Immunoglobulin A (IgA) Nephropathy in Protocol Graft Kidney Biopsy done at six months Post Transplantation in a Tertiary Care Center Hospital of Nepal
DOI:
https://doi.org/10.3126/jonmc.v6i1.18080Keywords:
IgA nephropathy, Post-transplant glomerulonephritis, Protocol biopsy, Recurrent diseaseAbstract
Background: Renal transplantation is the treatment of choice for end stage renal disease. The focus of interest has been to increase the life of the transplanted graft. Recurrence of native kidney disease or occurrence of denovo glomerulonephritis has adverse effects in graft survival. Protocol graft biopsy done at fixed time interval after transplantation aids in early identification of post-transplant glomerulonephritis before development of clinical signs and symptoms. This study describes the incidence of post-transplant IgA Nephropathy in protocol renal graft biopsies done at six months post- transplantation.
Materials and Methods: This is a hospital based observational descriptive study, done in Tribhuvan University Teaching Hospital, Kathmandu, Nepal, a tertiary medical referral center in the capital. Protocol biopsy of the graft kidney was performed at six months post-transplantation in all recipients who underwent kidney transplantation in this hospital between 2071 Kartik and 2072 Ashwin.
Results: Protocol biopsy was performed in total 47 recipients. Mean age of the recipients was 33.7 years ±10.83 years.

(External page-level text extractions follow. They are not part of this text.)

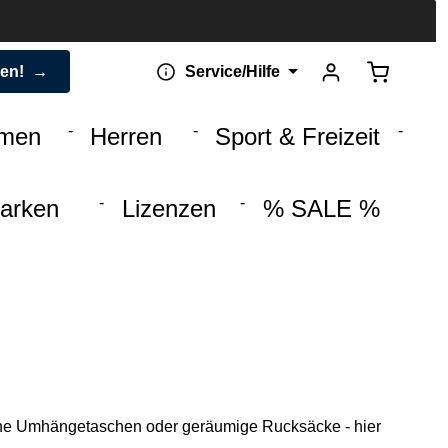
Warenkorb 
den!
Service/Hilfe
men
Herren
Sport & Freizeit
arken
Lizenzen
% SALE %
che Umhängetaschen oder geräumige Rucksäcke - hier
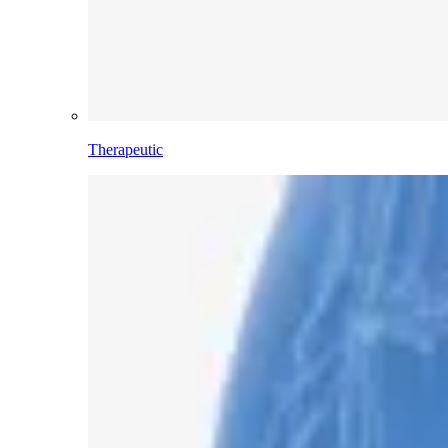
Therapeutic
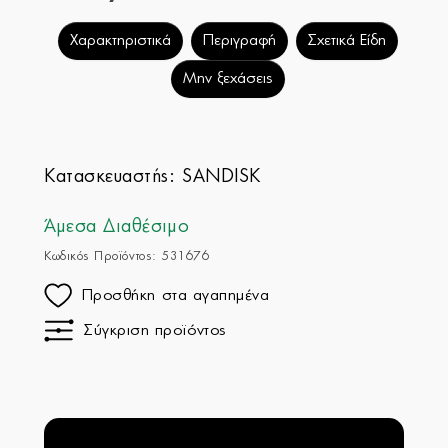
Χαρακτηριστικά
Περιγραφή
Σχετικά Είδη
Μην ξεχάσεις
Κατασκευαστής:
SANDISK
Άμεσα Διαθέσιμο
Κωδικός Προϊόντος: 531676
Προσθήκη στα αγαπημένα
Σύγκριση προϊόντος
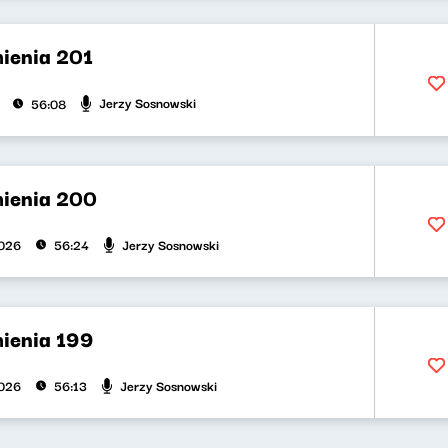
ienia 201
Jerzy Sosnowski
56:08
ienia 200
Jerzy Sosnowski
2026
56:24
ienia 199
Jerzy Sosnowski
2026
56:13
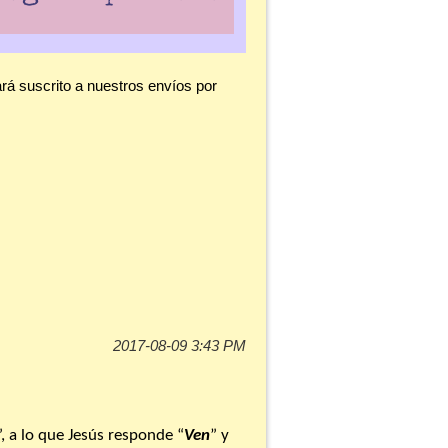
á suscrito a nuestros envíos por
”, a lo que Jesús responde “
Ven
” y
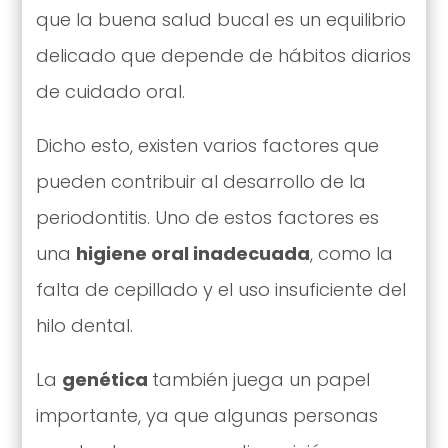
que la buena salud bucal es un equilibrio
delicado que depende de hábitos diarios
de cuidado oral.
Dicho esto, existen varios factores que
pueden contribuir al desarrollo de la
periodontitis. Uno de estos factores es
una
higiene oral inadecuada
, como la
falta de cepillado y el uso insuficiente del
hilo dental.
La
genética
también juega un papel
importante, ya que algunas personas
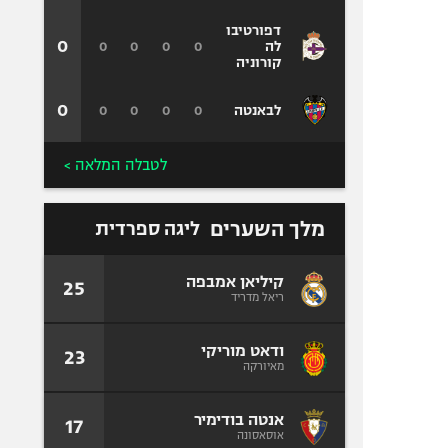
דפורטיבו
0
0
0
0
0
לה
קורוניה
0
0
0
0
0
לבאנטה
לטבלה המלאה >
מלך השערים
ליגה ספרדית
קיליאן אמבפה
25
ריאל מדריד
ודאט מוריקי
23
מאיורקה
אנטה בודימיר
17
אוסאסונה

The study population consisted of 33 (70.2%) male and 14 (29.8%) female recipients. IgA Nephropathy was present in 6 (12.8%) recipients.
Conclusion: Our study demonstrates that IgA Nephropathy does occur in patients with stable GFR and without any clinical or laboratory abnormalities. Protocol biopsy is valuable in detection of early histologic abnormalities before onset of clinical manifestations, thus helping in prompt management with aim to prolong the graft survival.